All that is wanted is the span of lines from the one with "please identify: |" to the last line of the data, copied exactly.

+===+

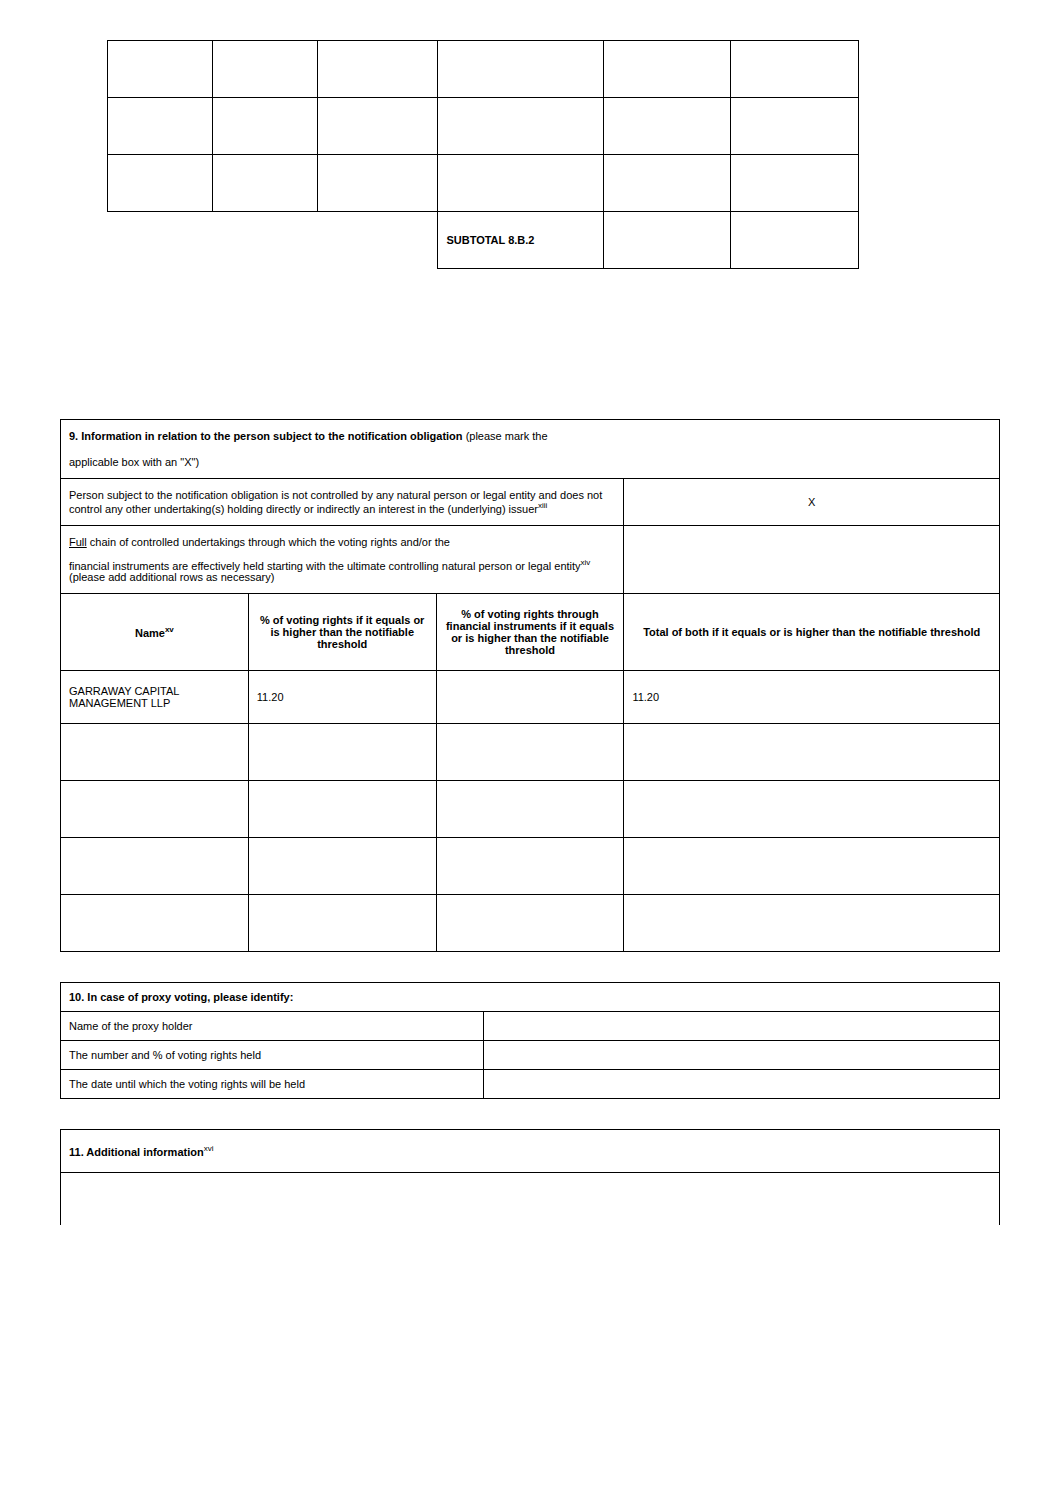| | | | SUBTOTAL 8.B.2 | | |
| 9. Information in relation to the person subject to the notification obligation (please mark the applicable box with an "X") |
| Person subject to the notification obligation is not controlled by any natural person or legal entity and does not control any other undertaking(s) holding directly or indirectly an interest in the (underlying) issuer xiii | X |
| Full chain of controlled undertakings through which the voting rights and/or the financial instruments are effectively held starting with the ultimate controlling natural person or legal entity xiv (please add additional rows as necessary) | |
| Name xv | % of voting rights if it equals or is higher than the notifiable threshold | % of voting rights through financial instruments if it equals or is higher than the notifiable threshold | Total of both if it equals or is higher than the notifiable threshold |
| GARRAWAY CAPITAL MANAGEMENT LLP | 11.20 | | 11.20 |
| 10. In case of proxy voting, please identify: |
| Name of the proxy holder | |
| The number and % of voting rights held | |
| The date until which the voting rights will be held | |
| 11. Additional information xvi |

+===+

■ Solution to this exercise
| 10. In case of proxy voting, please identify: |
| Name of the proxy holder | |
| The number and % of voting rights held | |
| The date until which the voting rights will be held | |
| 11. Additional information xvi |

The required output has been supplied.